5. Nonostante l'autosufficienza nell'approvvigionamento di petrolio, gli americani non sono immuni allo shock dell'aumento dei prezzi della benzina: grazie ai giacimenti petroliferi che si estendono dal Texas all'Alaska, gli Stati Uniti sono attualmente il più grande produttore mondiale di petrolio greggio, con una produzione di oltre 13 milioni di barili al giorno. Tuttavia, questo status di "superpotenza" non ha impedito che i prezzi al dettaglio della benzina negli Stati Uniti salissero alle stelle dallo scoppio del conflitto in Medio Oriente la scorsa settimana. Secondo l'American Automobile Association (AAA), al 9 marzo il prezzo medio della benzina a livello nazionale era di 3,32 dollari al gallone. Si tratta di un aumento di circa 0,38 dollari rispetto ai 2,98 dollari al gallone della settimana precedente (1 gallone = 3,78 litri).

6. La crisi in Medio Oriente fa impennare i prezzi agricoli globali: il 9 marzo, i prezzi dell'olio di soia sono aumentati di oltre il 4%, mentre i prezzi del grano si sono avvicinati al livello più alto degli ultimi due anni, poiché il conflitto in Medio Oriente ha fatto lievitare i costi dell'energia e dei fertilizzanti, minacciando di ridurre l'offerta nei mercati agricoli globali. A Chicago, alle 10:06 ora di Singapore, i prezzi della soia sono aumentati del 2,5% a 12,31 dollari al bushel; i prezzi del grano sono aumentati del 3,1% a 6,36 dollari al bushel, dopo aver registrato i maggiori aumenti dal 2024 il 6 marzo. Anche i prezzi del mais sono aumentati del 2,6% a 4,72 dollari al bushel (1 bushel di grano/soia = 27,2 kg; 1 bushel di mais = 25,4 kg).
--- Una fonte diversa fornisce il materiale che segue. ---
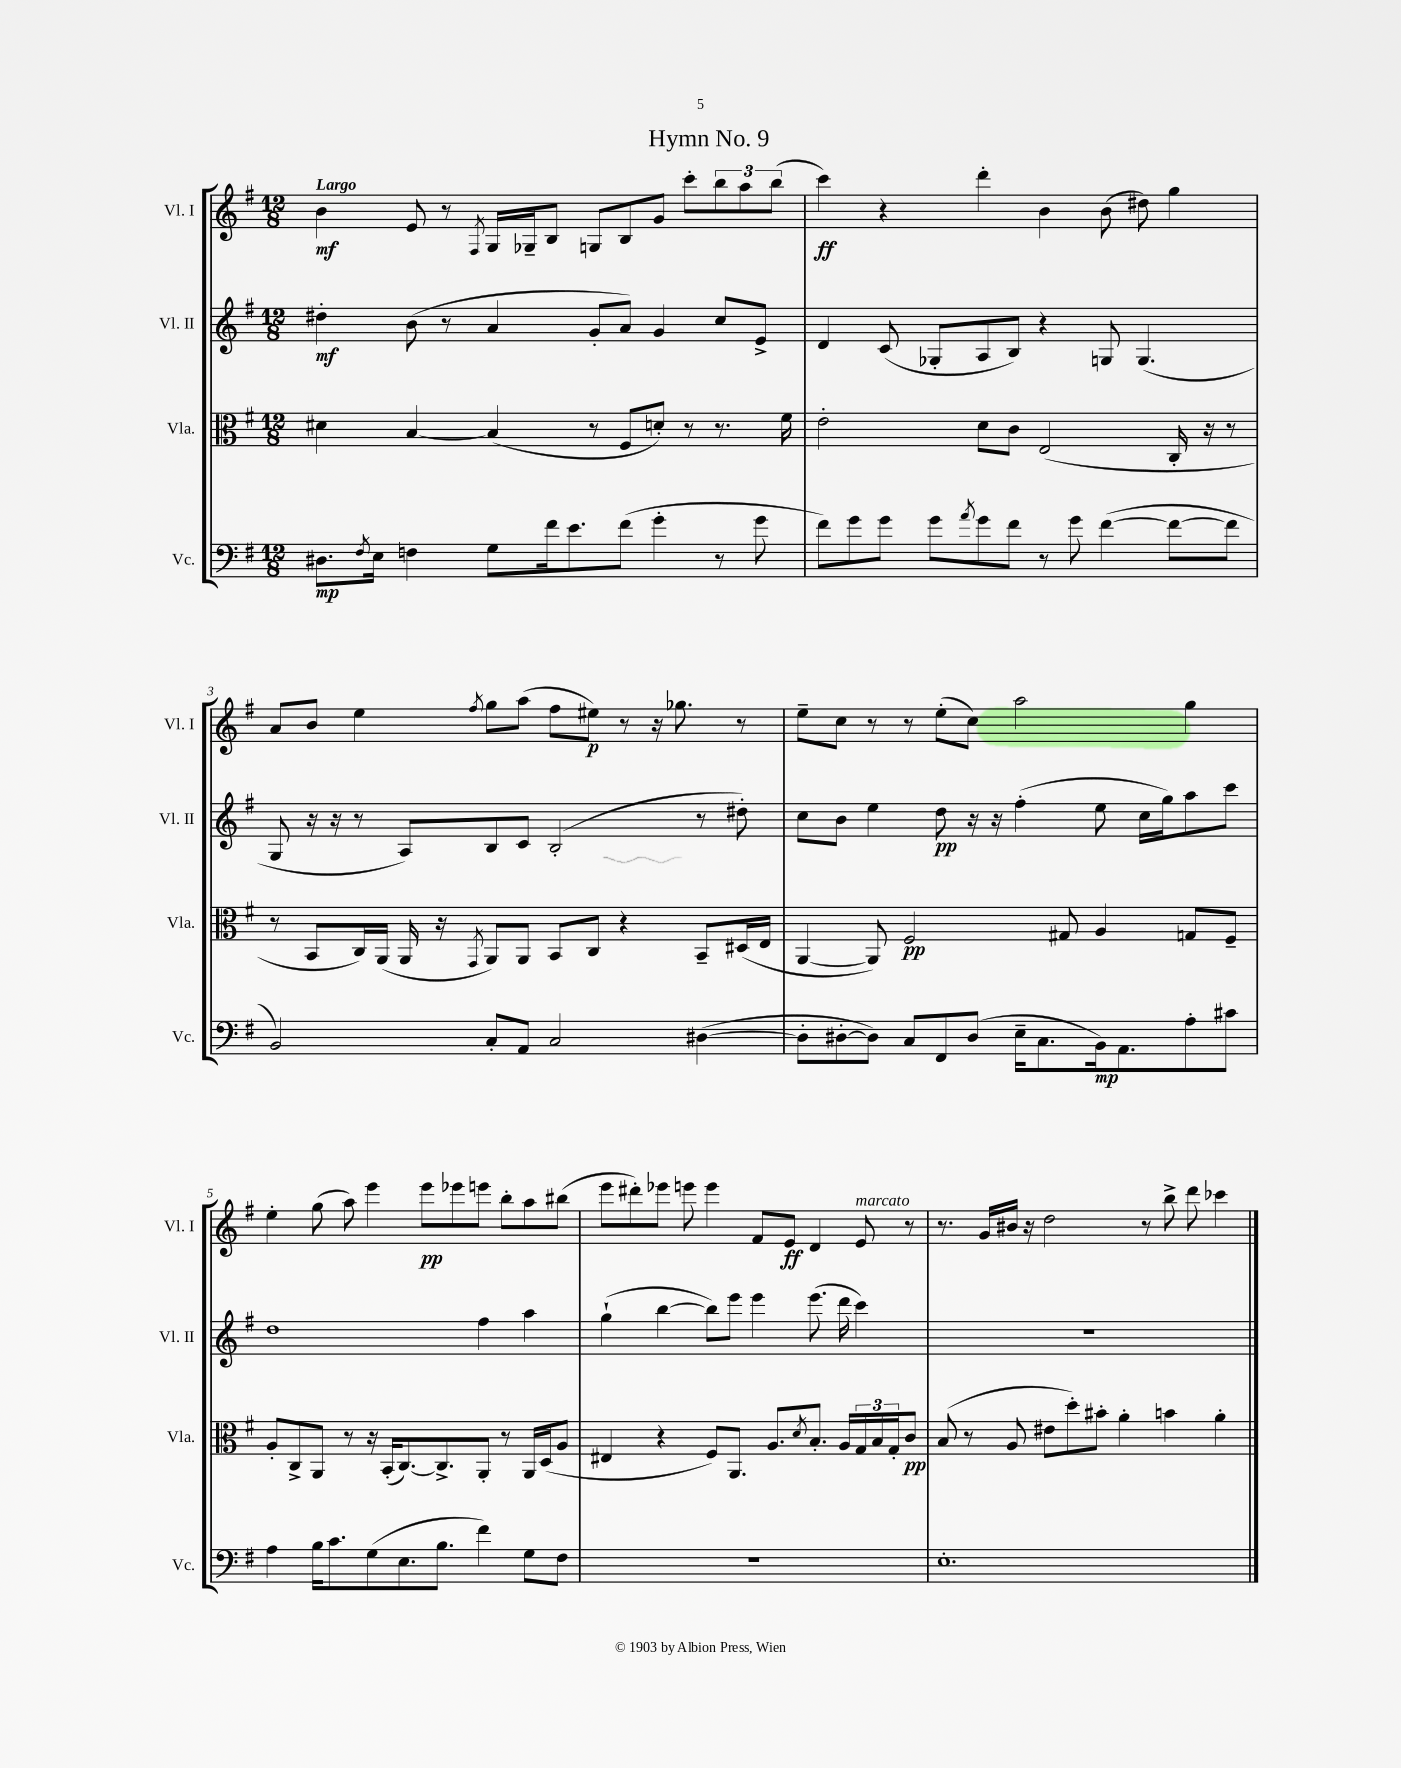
\header { title = "Hymn No. 9" }
<<
\new StaffGroup <<
\new Staff = "s0" \with { instrumentName = "Vl. I" shortInstrumentName = "Vl. I" } {
    \clef treble \key g \major \numericTimeSignature \time 12/8 \tempo "Largo"
    b'4\mf e'8 r8 \acciaccatura { fis8 } g16 ges16-- b8 g8 b8 g'8 c'''8-. \tuplet 3/2 { b''8 a''8 b''8( } |
    c'''4\ff) r4 d'''4-. b'4 b'8( dis''8) g''4 |
    a'8 b'8 e''4 \acciaccatura { fis''8 } g''8 a''8( fis''8 eis''8\p) r8 r16 ges''8. r8 |
    e''8-- c''8 r8 r8 e''8-.( c''8) a''2 g''4 |
    e''4-. g''8( a''8) e'''4 e'''8\pp ees'''8 e'''8 b''8-. a''8 bis''8( |
    e'''8 dis'''8-.) ees'''8 e'''8 e'''4 fis'8 e'8\ff d'4 e'8^\markup { \italic "marcato" } r8 |
    r8. g'16 bis'16 r16 d''2 r8 b''8-> d'''8 ces'''4 \bar "|." |
}
\new Staff = "s1" \with { instrumentName = "Vl. II" shortInstrumentName = "Vl. II" } {
    \clef treble \key g \major \numericTimeSignature \time 12/8
    dis''4-.\mf b'8( r8 a'4 g'8-. a'8) g'4 c''8 e'8-> |
    d'4 c'8( ges8-. a8 b8) r4 g8 g4.( |
    g8 r16 r16 r8 a8) b8 c'8 b2-.( r8 dis''8-.) |
    c''8 b'8 e''4 d''8\pp r16 r16 fis''4-.( e''8 c''16 g''16) a''8 c'''8 |
    d''1 fis''4 a''4 |
    g''4-!( b''4~ b''8) e'''8 e'''4 e'''8.( d'''16 c'''4) |
    R1. \bar "|." |
}
\new Staff = "s2" \with { instrumentName = "Vla." shortInstrumentName = "Vla." } {
    \clef alto \key g \major \numericTimeSignature \time 12/8
    dis'4 b4~ b4( r8 fis8 d'8-.) r8 r8. fis'16 |
    e'2-. d'8 c'8 e2( c16-. r16 r8 |
    r8 b,8 c16) a,16( a,16 r16 \acciaccatura { g,8 } a,8) a,8 b,8 c8 r4 b,8-- dis16( e16 |
    a,4~ a,8) fis2\pp gis8 a4 g8 fis8-- |
    a8-. c8-> a,8 r8 r16 b,16-.( c8.~) c8.-> a,8-. r8 a,16 d16( a8 |
    eis4 r4 fis8) a,8. a8. \acciaccatura { d'8 } b8.-. a16 \tuplet 3/2 { g16 b16 g16-. } c'8\pp |
    b8( r8 a8 eis'8 d''8-.) bis'8-. a'4-. b'4 a'4-. \bar "|." |
}
\new Staff = "s3" \with { instrumentName = "Vc." shortInstrumentName = "Vc." } {
    \clef bass \key g \major \numericTimeSignature \time 12/8
    dis8.\mp \acciaccatura { fis8 } e16 f4 g8 fis'16 e'8. fis'8( g'4-. r8 g'8 |
    fis'8) g'8 g'8 g'8 \acciaccatura { a'8 } g'8 fis'8 r8 g'8 fis'4~( fis'8~ fis'8 |
    b,2) c8-. a,8 c2 dis4~( |
    dis8-. dis8~-. dis8) c8 fis,8 dis8( e16-- c8. b,16\mp) a,8. a8-. cis'8 |
    a4 b16 c'8. g8( e8. b8. fis'4) g8 fis8 |
    R1. |
    e1.-. \bar "|." |
}
>>
>>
7. Lo Stretto di Hormuz diventa un nuovo campo di battaglia mentre i mercati assicurativi determinano i flussi globali di petrolio: mentre il conflitto in Medio Oriente continua ad intensificarsi, sta emergendo un nuovo campo di battaglia non solo in mare, ma anche nel mercato delle assicurazioni marittime. Le compagnie assicurative svolgono ora un ruolo decisivo nel determinare quali petroliere possono proseguire attraverso lo Stretto di Hormuz e quali sono costrette a fermarsi. Secondo recenti rapporti, la causa diretta è il ritiro di tutte le coperture assicurative contro i rischi di guerra per le navi che transitano nel Golfo Persico da parte di sette importanti compagnie di assicurazione marittima.
8. Il mercato immobiliare statunitense si trova ad affrontare segnali contrastanti in vista dell'alta stagione: si prevede che il mercato immobiliare statunitense inizi a "sbloccarsi" dopo tre anni di stagnazione, entrando nella stagione di punta per l'acquisto di case nella primavera e all'inizio dell'estate del 2026. Tuttavia, le recenti fluttuazioni economiche e geopolitiche stanno ponendo molte sfide a questa ripresa. Prima che emergano nuovi shock, gli indicatori di mercato mostrano tutti segnali positivi. Il numero di case in vendita è in aumento e l'accessibilità economica sta migliorando in molte aree grazie a tassi di interesse sui mutui più bassi, una crescita salariale stabile e un rallentamento dell'aumento dei prezzi delle case.